Der BVBW und sein Partnerverband aus dem badischen Landesteil, der Bund Deutscher Blasmusikverbände (BDB), hatten 20 Millionen Euro vom Land für die neue Musikakademie in Plochingen und die Erweiterung der Akademie in Staufen (Landkreis Breisgau-Hochschwarzwald) beantragt. „Unser Haus ist schon seit vielen Jahren über Kapazität belastet“, sagt Christoph Karle, Leiter der Staufener Musikakademie. „Das zeigt, wie hoch der Bedarf bei den Amateuren ist.“Im Haushalt 2017 waren lediglich acht Millionen verankert. „Es war nicht klar, ob das der Einstieg oder die abschließende Summe ist“, so Köberle. Wäre das der endgültige Zuschuss gewesen, „wären wir völlig überfordert gewesen, so viele Eigenmittel zu bringen“, sagt er.
Nun können die beiden Verbände mit insgesamt 18 Millionen Euro planen. Im aktuellen Haushalt sind zwar nur zwei Millionen Euro eingestellt, dafür hat sich das Land verpflichtet, 2018 weitere sechs sowie in den Jahren 2019 und 2020 jeweils fünf Millionen Euro bereitzustellen. „Wir können jetzt mit Hochdruck die nächsten Schritte angehen“, sagt Köberle erfreut. Zunächst würde das Grundstück von der Stadt Plochingen gekauft, zum anderen können die Architekten mit der Bauplanung beginnen – im Architektenwettbewerb hatte sich das Stuttgarter Büro Lederer, Ragnasdóttir und Oei durchgesetzt, die unter anderem das Kunstmuseum in Ravensburg entworfen haben. „Der Spatenstich ist noch in diesem Jahr geplant“, sagt Köberle.
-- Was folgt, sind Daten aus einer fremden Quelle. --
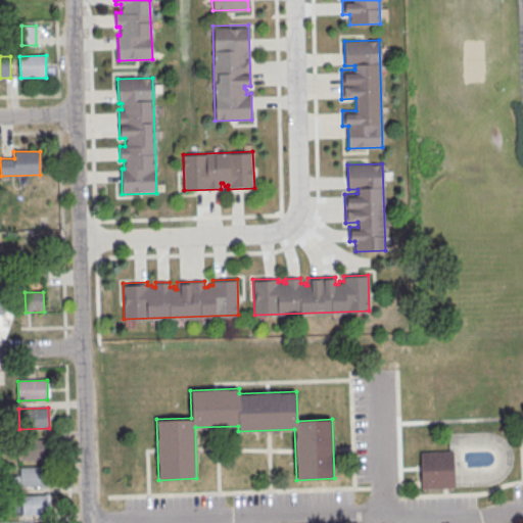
[(18,441),(47,440),(48,460),(19,461),(18,441)]
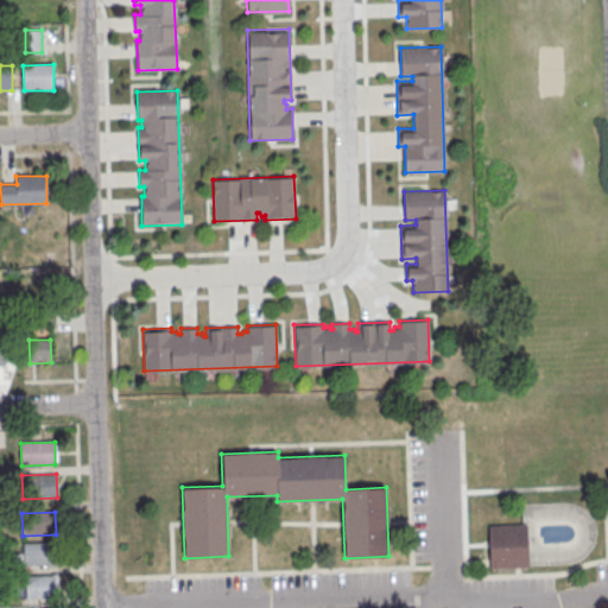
[(488,525),(526,524),(527,567),(491,569),(488,525)]
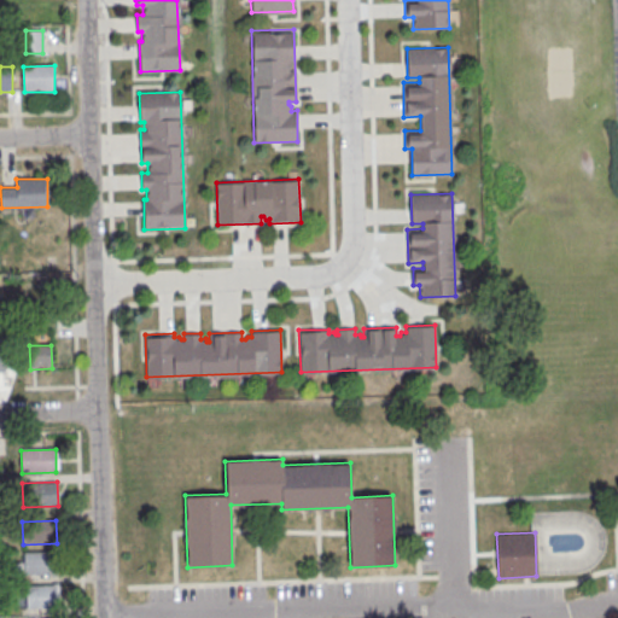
[(24,553),(57,552),(58,575),(25,576),(24,553)]
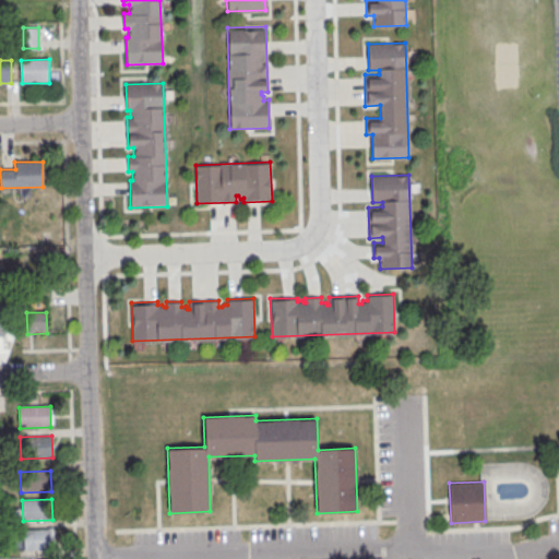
[(24,531),(54,530),(55,551),(25,551),(24,531)]
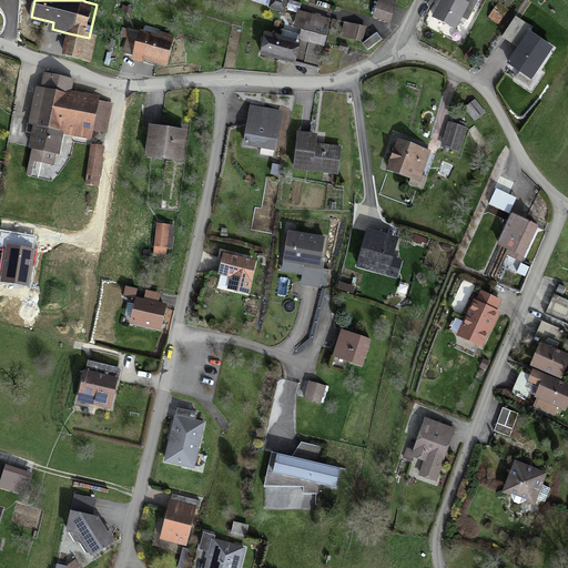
[(398,3),(389,0),(379,0),(374,16),(392,22),(398,3)]
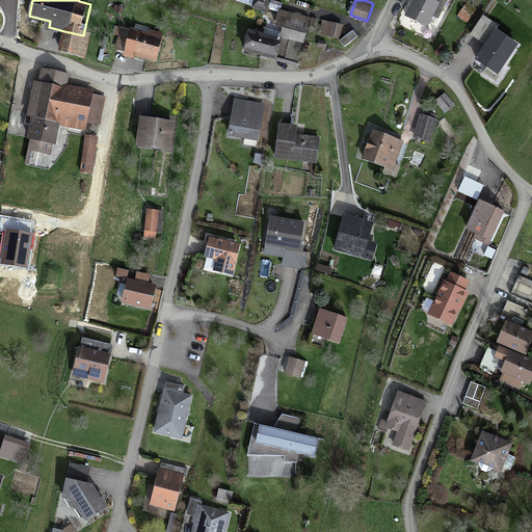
[(444,0),(443,0),(415,0),(407,16),(431,26),(444,0)]
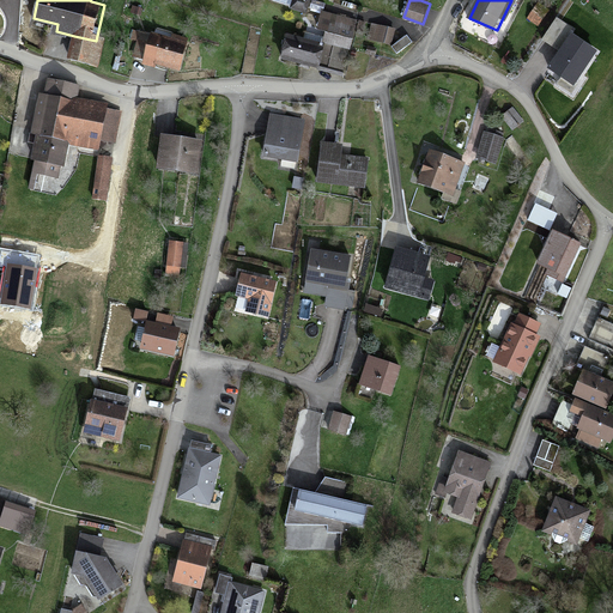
[(362,20),(323,8),(317,29),(331,32),(328,41),(353,48),(362,20)]
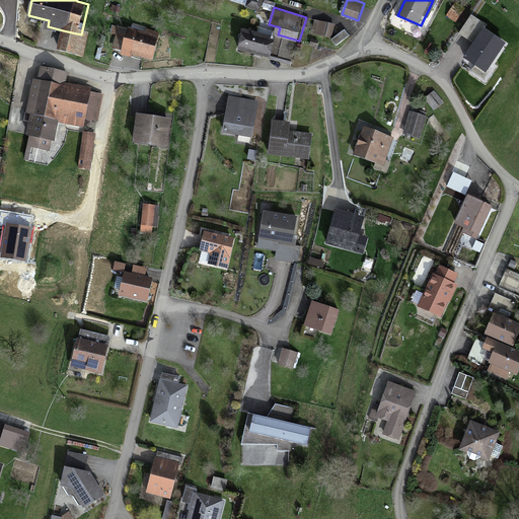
[(330,21),(313,18),(311,33),(327,36),(330,21)]
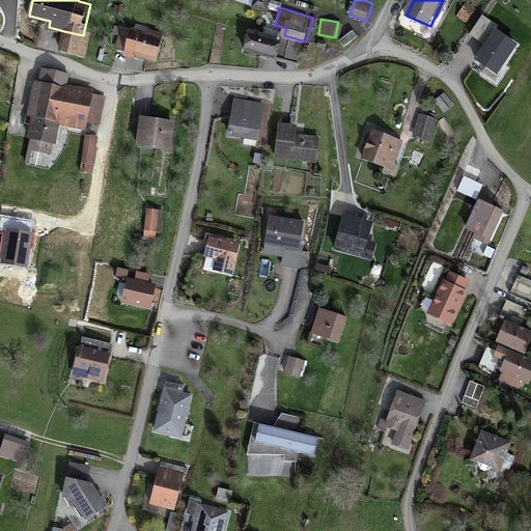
[(149,33),(135,29),(129,52),(159,60),(166,32),(151,28),(149,33)]
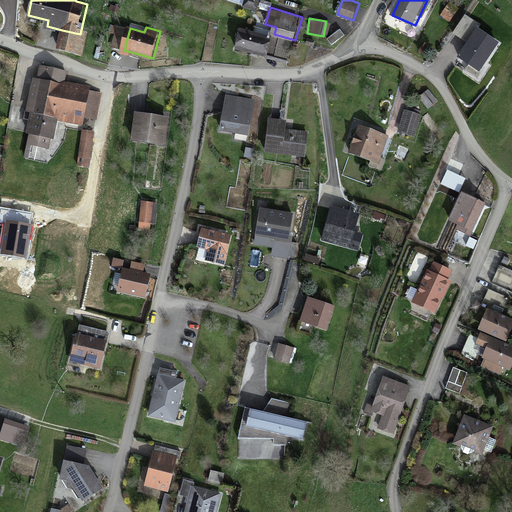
[(277,37),(241,29),(237,50),(273,57),(277,37)]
Von den 18 Millionen Euro seien 10,8 Millionen Euro für den BVBWNeubau in Plochingen eingeplant. Da der Verband mit Kosten von 16 Millionen Euro rechnet, muss er die Differenz selbst stemmen. Davon sollen die Vereine eine Millionen Euro beisteuern. Die alte Akademie in Kürnbach ist bereits verkauft, die Verhandlungen zum Verkauf der BVBWGeschäftsstelle in Bad Cannstatt, einer alten Stadt-Villa, liefen aktuell, so Köberle. „Wenn es dann noch eine Lücke gibt, müssen wir einen Kredit aufnehmen.“
60 Prozent Jugendliche
Die Musikakademien in Plochingen und Staufen sollen der Aus- und Weiterbildung der Amateur-Blasmusiker im Land dienen. Zugleich sollen die Geschäftsstellen dort Ideen und neue Wege entwickeln, wie etwa mit Zuwanderung und Integration noch besser umgegangen werden kann. Auch Chöre und Orchester sollen sich hier einmieten können. „Die Blasmusik war noch nie so jung, so stark und so professionell wie heute“, sagt Köberle, dessen Verband nach seinen Angaben 1430 Vereine umfasst und 106 000 Mitglieder zähle. Hinzu kommen 270 000 passive Mitglieder. Der badische BDB vereint weitere 170 000 Mitglieder, von denen 72 000 aktive Musiker sind. 60 Prozent der Aktiven in beiden Verbänden sind den Angaben zufolge Jugendliche.